The OECD, which described Singapore as a “poster child” for educational development, noted that there is a focus on “levelling up” so that the "lowest stream gets very high quality training".
As a result, the country’s test scores in PISA have consistently been among the world’s best. This year, Singapore came second in Maths and third in Literacy.
The country has some natural advantages. With just 360 schools – almost all state-run – serving 522,000 students, running the education system is more like steering “a kayak than a battleship", said Professor Lee Sing Kong, the director of the National Institute of Education, which trains the country’s teachers.

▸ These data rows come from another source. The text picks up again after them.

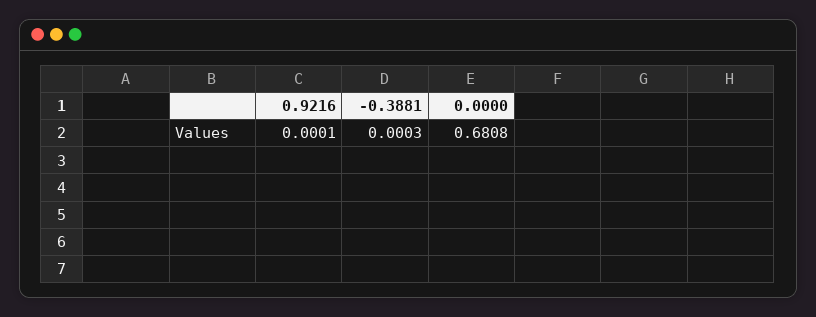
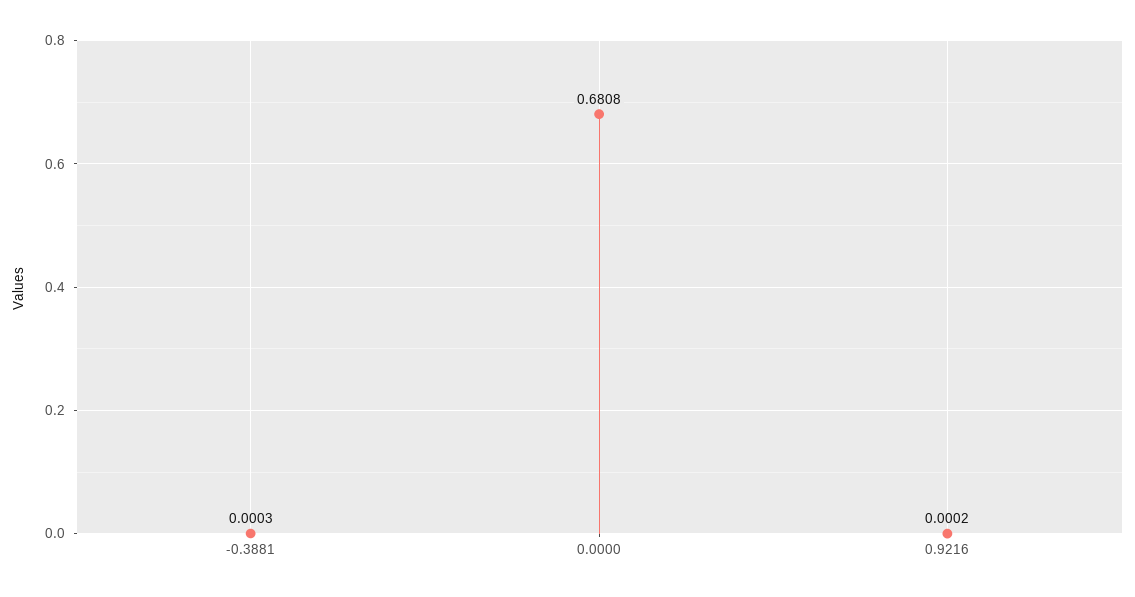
  {
-   "0.9216": 0.0001,
+   "0.9216": 0.0002,
    "-0.3881": 0.0003,
    "0.0000": 0.6808
  }

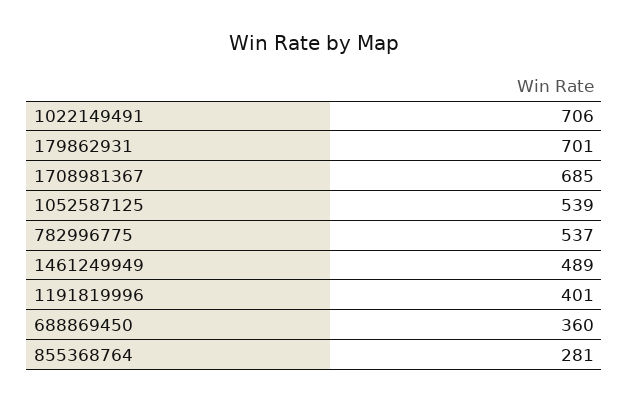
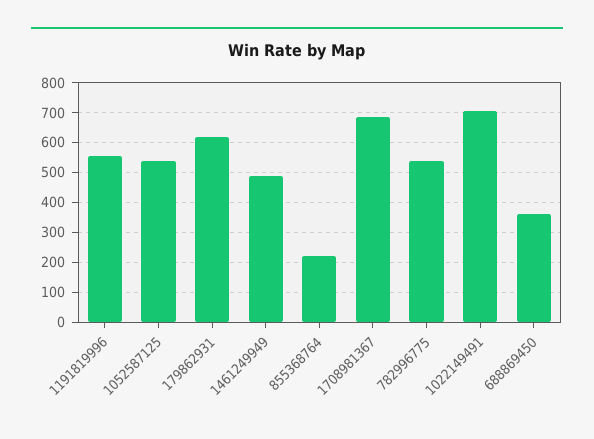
  {
    "1022149491": 706,
-   "179862931": 701,
+   "179862931": 625,
    "1708981367": 685,
    "1052587125": 539,
    "782996775": 537,
    "1461249949": 489,
-   "1191819996": 401,
+   "1191819996": 550,
    "688869450": 360,
-   "855368764": 281
+   "855368764": 225
  }

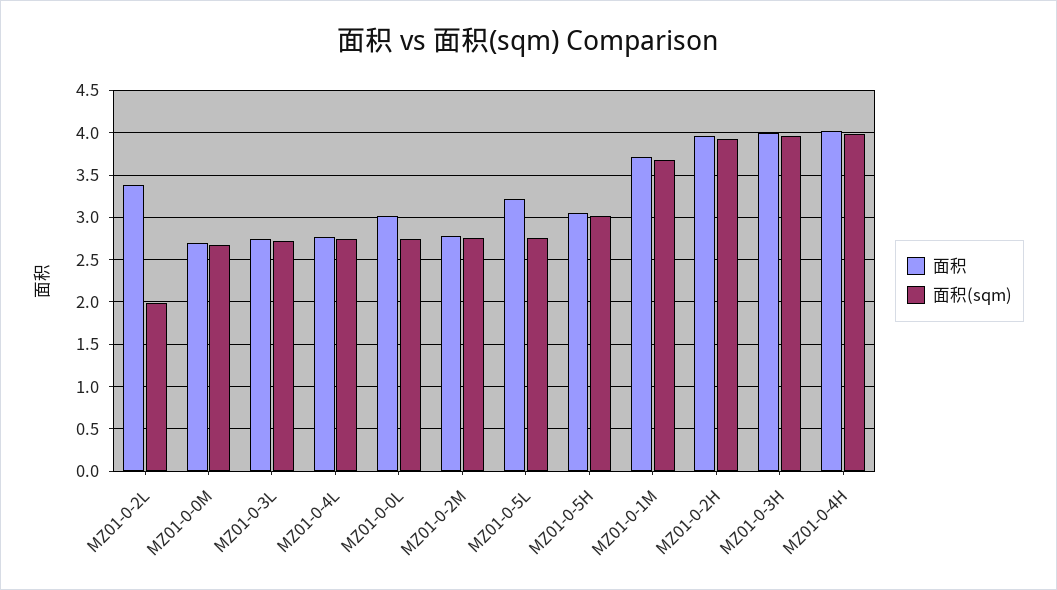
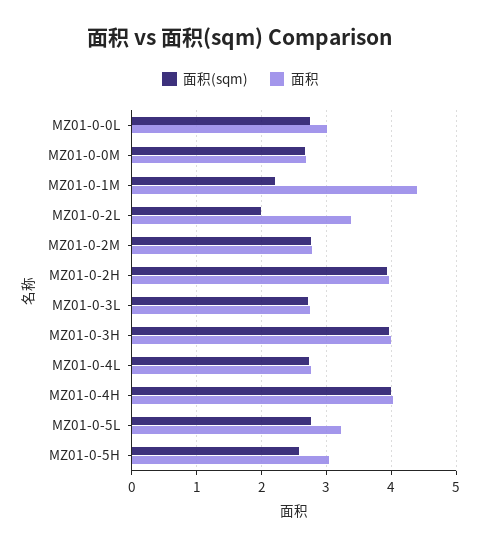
  {
    "面积": {
      "MZ01-0-2L": 3.4,
      "MZ01-0-0M": 2.7,
      "MZ01-0-3L": 2.7,
      "MZ01-0-4L": 2.8,
      "MZ01-0-0L": 3,
      "MZ01-0-2M": 2.8,
      "MZ01-0-5L": 3.2,
      "MZ01-0-5H": 3,
-     "MZ01-0-1M": 3.7,
+     "MZ01-0-1M": 4.4,
      "MZ01-0-2H": 4,
      "MZ01-0-3H": 4,
      "MZ01-0-4H": 4
    },
    "面积(sqm)": {
      "MZ01-0-2L": 2,
      "MZ01-0-0M": 2.7,
      "MZ01-0-3L": 2.7,
      "MZ01-0-4L": 2.7,
      "MZ01-0-0L": 2.8,
      "MZ01-0-2M": 2.8,
      "MZ01-0-5L": 2.8,
-     "MZ01-0-5H": 3,
+     "MZ01-0-5H": 2.6,
-     "MZ01-0-1M": 3.7,
+     "MZ01-0-1M": 2.2,
      "MZ01-0-2H": 3.9,
      "MZ01-0-3H": 4,
      "MZ01-0-4H": 4
    }
  }

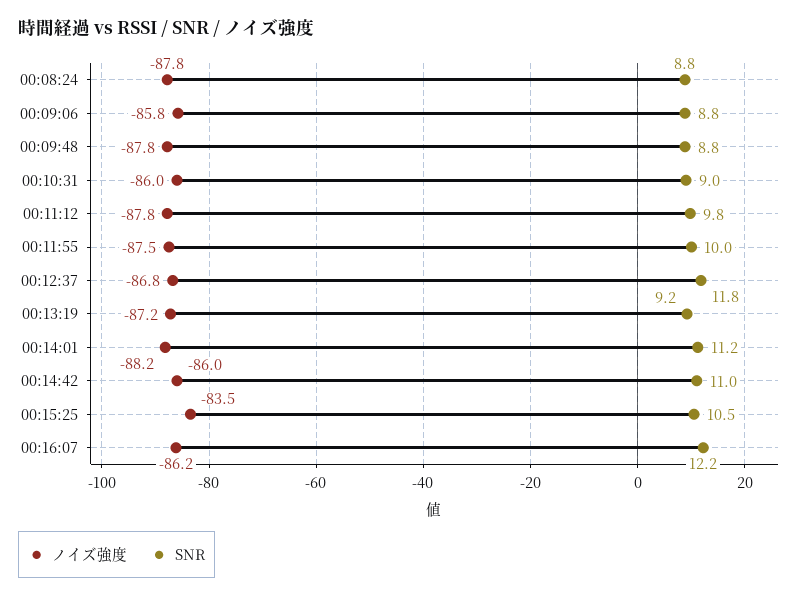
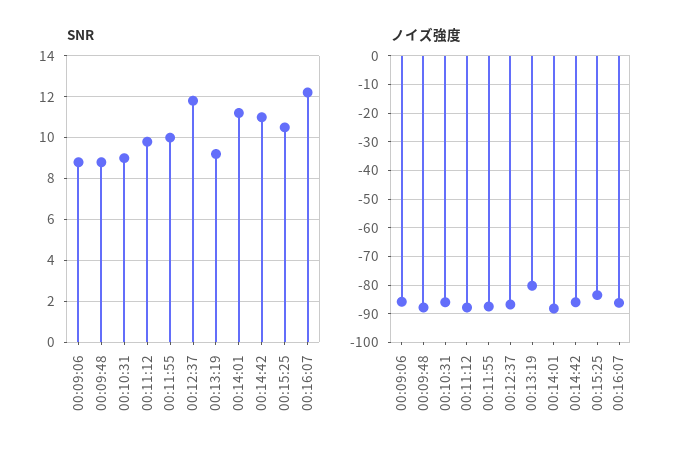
  {
    "ノイズ強度": {
-     "00:08:24": -87.8,
      "00:09:06": -85.8,
      "00:09:48": -87.8,
      "00:10:31": -86,
      "00:11:12": -87.8,
      "00:11:55": -87.5,
      "00:12:37": -86.8,
-     "00:13:19": -87.2,
+     "00:13:19": -80,
      "00:14:01": -88.2,
      "00:14:42": -86,
      "00:15:25": -83.5,
      "00:16:07": -86.2
    },
    "SNR": {
-     "00:08:24": 8.8,
      "00:09:06": 8.8,
      "00:09:48": 8.8,
      "00:10:31": 9,
      "00:11:12": 9.8,
      "00:11:55": 10,
      "00:12:37": 11.8,
      "00:13:19": 9.2,
      "00:14:01": 11.2,
      "00:14:42": 11,
      "00:15:25": 10.5,
      "00:16:07": 12.2
    }
  }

With the same government in place since Singapore won independence in 1965, there has also been stability and continuity in policy: education has always been prioritised as a key driver of Singapore’s economy and accounts for roughly 23 per cent of public spending.

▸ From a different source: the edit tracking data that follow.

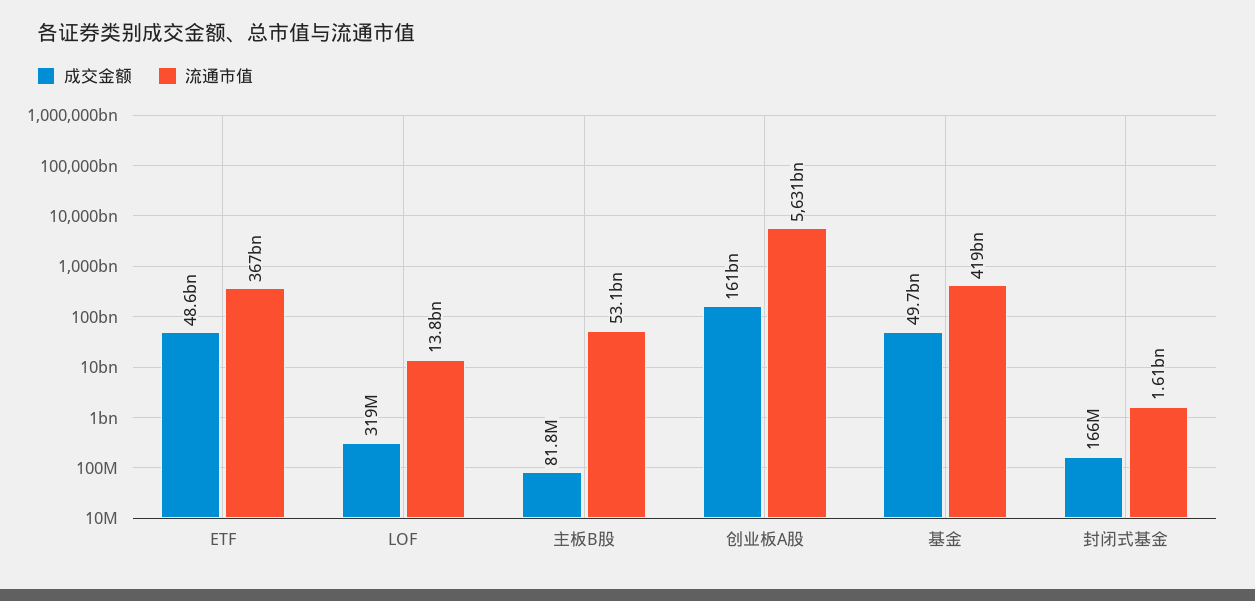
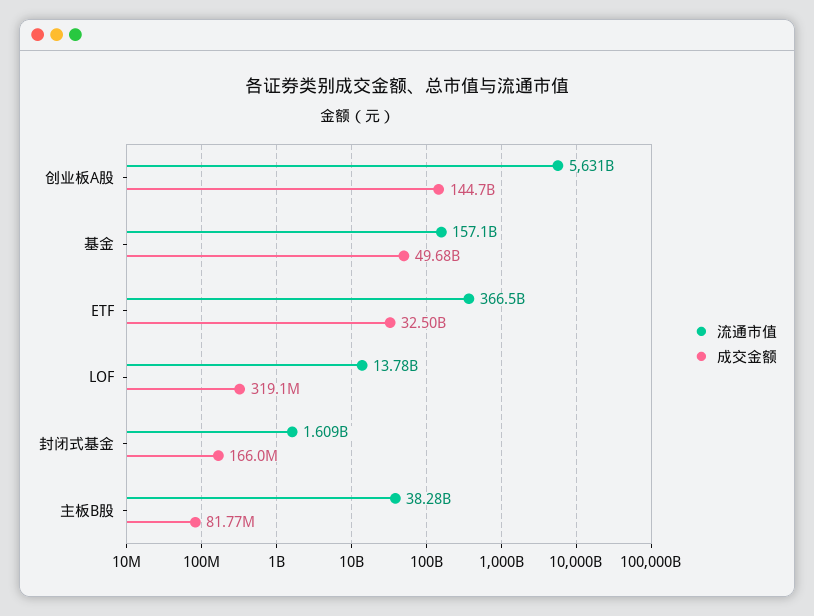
  {
    "成交金额": {
-     "ETF": 48600000000,
+     "ETF": 32500000000,
      "LOF": 319100000,
      "主板B股": 81770000,
-     "创业板A股": 161000000000,
+     "创业板A股": 144700000000,
      "基金": 49680000000,
      "封闭式基金": 166000000
    },
    "流通市值": {
      "ETF": 366500000000,
      "LOF": 13780000000,
-     "主板B股": 53100000000,
+     "主板B股": 38280000000,
      "创业板A股": 5631000000000,
-     "基金": 419000000000,
+     "基金": 157100000000,
      "封闭式基金": 1609000000
    }
  }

The money goes on recruiting and training the best teachers. Only students who come in the top 30 per cent of their secondary school class, and who pass through an intensive screening process, can apply to the prestigious National Institute of Education. Their reward is an entry-level wage that is equivalent to that of an engineer.
Findings from PISA suggest that higher salaries for teachers are more important than smaller classes in terms of improving performances and Singapore closely tracks professional pay levels to make sure teachers are paid competitively.

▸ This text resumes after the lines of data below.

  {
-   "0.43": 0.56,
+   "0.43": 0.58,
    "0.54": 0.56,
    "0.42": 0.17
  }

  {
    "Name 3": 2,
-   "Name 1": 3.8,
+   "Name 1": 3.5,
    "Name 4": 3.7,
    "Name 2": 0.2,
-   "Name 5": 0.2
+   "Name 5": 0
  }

Once they qualify, their careers are carefully overseen, with roughly 100 hours of training a year and mentoring from senior teachers.
For the pupils, the system is fiercely meritocratic as well as bilingual.
All students have to be fluent in English as well as in their mother tongue. Exams at the end of primary school split the students for secondary school.
Sixty per cent go on to focus on academic studies while the other 40 per cent either move at a slower pace or enter vocational and technical training. The OECD notes that Singapore’s vocational training system is probably “the best in the world". Schools are flexible enough, however, to make sure that late-blooming students who catch up can switch between the categories.
Nevertheless, under the pressure of exams, parents usually make their children study outside class and Singapore boasts one of the world’s most lucrative private tutoring industries. Figures from 2008 showed 97 per cent of Singaporean students enrolling in extra tuition classes, at a cost of some £400 million a year.
More recently, Singapore has been trying to persuade parents not to single-mindedly focus on grades. In 2004, the country’s prime minister introduced the “Teach less, Learn More” programme, part of a plan to encourage creativity rather than rote-learning.
The Education ministry has also stopped naming the top performers in national exams (Singapore, unlike the UK, still sits old fashioned O Levels and A Levels). A spokesman said the ministry wanted to “help parents and students understand that academic performance is just one aspect of a student’s overall development and progress".
As well as focusing on creativity, the Singaporean system is unambiguous in how it seeks to mould its pupils into “useful citizens", as the former prime minister Lee Kuan Yew put it.
At the end of their education, the government says, students should have "moral courage to stand up for what is right", should be “resilient in the face of adversity” and “pursue an healthy lifestyle and have an appreciation for aesthetics".